If I made a program, and I wanted a random number.
I know it's not compleatly possible, since it takes numbers out of the ram.
Although there must be worse and better ways to do this.
What are the better ways do do it.

I love this topic. Random number generation is not only well discussed but then you have dozens of different kinds of random.

Are you aware of TRNGs and PRNGs?
https://en.wikipedia.org/wiki/List_of_random_number_generators

One of my tasks long ago involved a Gaussian random number generator. Some may call that OTR (other than random) and here's why it was needed. In production the spread was Gaussian so to simulate what would happen in real life, this was part of the simulation.

There are many fine off the shelf generators on the web, why do you need to create another?
Also, you have to define what efficient is. That can be the number of machine cycles or a statisical "correctness." You didn't say!

I love this topic.

I love this topic too. What I DON'T understand is why srand(time(NULL)) and rand, which is what we're all taught to use, are such lousy random number generators and you have to look elsewhere if you want decent random numbers. It's an interesting topic, but so many applications need good random numbers that I would have thought that some really, really smart people would study the issue (and they have) and simply provide the rest of us a nice simple standard way of doing it where we didn't have to research it ourselves and find one of the many "off the shelf generators on the web". I don't have to do that with vectors. I simply #include <vector>. If I'm not happy with the implementation, I can go find someone else's, but I'm provided with a standard one that works well. With random numbers, I'm not.

@AssertNull. I hear you.

And partly because asking for random alone is just the beginning of the question, no one has a simple one size fits all answer. That is, the random generators I've used have been picked by looking at the specification of the app we are creating. I supplied that Gaussein as an example.

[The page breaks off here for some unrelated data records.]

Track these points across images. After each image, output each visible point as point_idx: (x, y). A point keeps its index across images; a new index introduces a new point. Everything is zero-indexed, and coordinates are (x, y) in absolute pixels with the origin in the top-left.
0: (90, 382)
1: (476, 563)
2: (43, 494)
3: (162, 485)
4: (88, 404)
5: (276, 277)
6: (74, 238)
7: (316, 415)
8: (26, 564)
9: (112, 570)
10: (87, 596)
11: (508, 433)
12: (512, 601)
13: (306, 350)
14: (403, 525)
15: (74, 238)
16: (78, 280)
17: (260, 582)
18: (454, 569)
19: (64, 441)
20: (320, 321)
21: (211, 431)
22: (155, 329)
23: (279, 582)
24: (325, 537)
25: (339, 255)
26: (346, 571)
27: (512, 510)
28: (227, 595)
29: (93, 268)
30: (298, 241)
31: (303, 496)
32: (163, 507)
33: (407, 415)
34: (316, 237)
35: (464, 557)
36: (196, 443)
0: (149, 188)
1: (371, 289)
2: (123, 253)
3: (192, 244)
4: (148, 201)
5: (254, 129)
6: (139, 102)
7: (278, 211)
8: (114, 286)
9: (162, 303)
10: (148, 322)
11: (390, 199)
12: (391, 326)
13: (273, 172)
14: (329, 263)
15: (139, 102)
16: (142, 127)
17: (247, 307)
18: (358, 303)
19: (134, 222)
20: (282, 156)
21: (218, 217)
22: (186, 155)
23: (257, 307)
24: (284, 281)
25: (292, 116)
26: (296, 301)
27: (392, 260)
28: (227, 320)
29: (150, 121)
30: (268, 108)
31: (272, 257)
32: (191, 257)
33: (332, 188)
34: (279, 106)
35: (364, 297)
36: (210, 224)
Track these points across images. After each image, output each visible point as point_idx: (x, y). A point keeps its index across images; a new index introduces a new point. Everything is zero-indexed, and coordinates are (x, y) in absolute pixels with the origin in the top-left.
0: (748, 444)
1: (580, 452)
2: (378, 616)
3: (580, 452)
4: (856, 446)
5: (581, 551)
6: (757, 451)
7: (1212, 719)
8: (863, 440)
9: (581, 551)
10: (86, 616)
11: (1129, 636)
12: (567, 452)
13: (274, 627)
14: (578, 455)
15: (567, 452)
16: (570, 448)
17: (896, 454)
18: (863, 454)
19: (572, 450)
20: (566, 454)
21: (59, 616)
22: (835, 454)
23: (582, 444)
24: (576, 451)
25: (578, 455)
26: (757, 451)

Since I know there are many definations of random, that's why there's no good answer yet. The OP needs to reveal a lot more. Especially what "efficient" means to them. Again, one time it's CPU cycles, the next time it's the random number distribution and another time it's something else altogether.

What I DON'T understand is why srand(time(NULL)) and rand, which is what we're all taught to use, are such lousy random number generators

Probably for the same reason gets and atoi are so lousy. The interface was simple, they were "good enough" at the time, and time/experience changes what's considered acceptable in a library.

With random numbers, I'm not.

#include <random> is a move in the right direction, though I'd argue it's not "simple" due to a wide range of needs from an RNG and a bit of design by committee.

I helped a guy create a random number generator that kept track of keypress and mouse move/click times and some other "sorta kinda mostly might as well be random" stuff. He was gonna keep going with the project and do a bunch of statistical tests to see if it was truly random, publish a peer-reviewed paper, etc., etc., then his girlfriend stepped in and gave him the "I'm leaving you if you don't stop spending all of your free time on this stupid random number generator project" ultimatum. He had to think about it for longer than she probably would have liked, but eventually he picked her and very possibly the world of random number generation is the worse for it.

I predict this forum will now get a whole bunch of threads from 15-year-olds purportedly working on random generator projects and when you ask them for details and bring up your Gaussian example, they'll respond, "Yeah, I actually have the Gaussian part working, I'm just having problems installing the global keyboard hook so that no one can detect it".

commented: 1. Smart guy. 2. I see what you did there. +0
include <random> is a move in the right direction

Cool. Didn't even realize this was out there. I have to get familiar with the newer stuff. Thanks.